Together are they, all their tears gone. No trouble getting good society for them. All there, are kings, queens, princes, and princesses.

The Epitaph
By James Smith, 1859

I have often derived benefit from wandering in a graveyard; therefore, I never see a church, if the gate is unlocked and I have time—but I take a turn round the graveyard. Many a one has seen me thus rambling in a country graveyard, reading the inscriptions on the headstones, and then musing on them. Only now and then do we meet with a good epitaph. But I have lately met with one, a part of which I transcribe,
"Oh, that this moldering stone, may remind a sinner, of the mercy that may be found in a Savior."

This shared grave was one in a line for this family.  Again, I felt a pang of sorrow at the loss of these two babies.  But as I read more stones I had a curious sense of peace mingled with that sorrow.

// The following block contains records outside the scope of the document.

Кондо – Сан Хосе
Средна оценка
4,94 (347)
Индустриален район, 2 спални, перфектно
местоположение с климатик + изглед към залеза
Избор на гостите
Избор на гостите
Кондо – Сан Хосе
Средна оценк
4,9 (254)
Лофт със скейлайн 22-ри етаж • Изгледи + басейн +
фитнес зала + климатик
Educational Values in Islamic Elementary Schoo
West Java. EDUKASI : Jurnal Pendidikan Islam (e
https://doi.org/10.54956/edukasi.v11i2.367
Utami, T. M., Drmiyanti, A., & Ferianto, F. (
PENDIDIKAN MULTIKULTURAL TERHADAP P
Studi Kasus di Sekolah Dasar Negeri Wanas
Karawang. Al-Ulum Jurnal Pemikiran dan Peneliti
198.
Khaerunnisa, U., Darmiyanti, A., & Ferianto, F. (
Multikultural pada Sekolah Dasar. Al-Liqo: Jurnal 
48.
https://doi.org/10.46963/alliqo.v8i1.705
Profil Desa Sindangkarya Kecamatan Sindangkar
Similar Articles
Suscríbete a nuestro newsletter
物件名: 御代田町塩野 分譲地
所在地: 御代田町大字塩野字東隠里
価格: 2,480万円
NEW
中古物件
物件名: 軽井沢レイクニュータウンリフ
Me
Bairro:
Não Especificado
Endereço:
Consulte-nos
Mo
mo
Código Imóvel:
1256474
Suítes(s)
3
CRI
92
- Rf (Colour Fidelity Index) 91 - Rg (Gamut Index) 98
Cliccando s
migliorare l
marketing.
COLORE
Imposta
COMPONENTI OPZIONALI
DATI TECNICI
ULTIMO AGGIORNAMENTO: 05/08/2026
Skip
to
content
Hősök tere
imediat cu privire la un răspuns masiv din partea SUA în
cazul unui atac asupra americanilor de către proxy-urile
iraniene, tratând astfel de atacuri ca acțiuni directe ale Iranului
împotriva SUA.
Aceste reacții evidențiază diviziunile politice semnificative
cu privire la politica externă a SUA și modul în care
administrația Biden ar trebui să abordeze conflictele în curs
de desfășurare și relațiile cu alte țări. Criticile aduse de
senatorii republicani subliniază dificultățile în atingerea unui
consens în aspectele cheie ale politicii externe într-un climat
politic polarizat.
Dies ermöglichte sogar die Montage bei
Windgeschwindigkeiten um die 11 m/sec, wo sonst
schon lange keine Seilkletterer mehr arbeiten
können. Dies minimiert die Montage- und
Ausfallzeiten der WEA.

All the stories and sorrows of all these people have been forgotten.  Their trials and troubles in this earth have long since been buried with them.  The sorrow of a husband at the death of his wife or of a mother losing her baby...their sadness is over, they are laid to rest, and all those burdens are gone.  The good or evil people did in their lives is passed away, the hurts they left, or the joys they in a sense it was rather a comfort to think that all the sadness is now gone.

It made me feel more appreciation for my loved ones, less stressed about all the big problems, and more joyful knowing that whatever troubles come, someday they will be tucked away in the earth and me and everyone else.  So fret less, love more, and maybe once in a while read some gravestones.

Genesis 35:20

And Jacob set a pillar upon her grave: that is the pillar of Rachel's grave unto this day.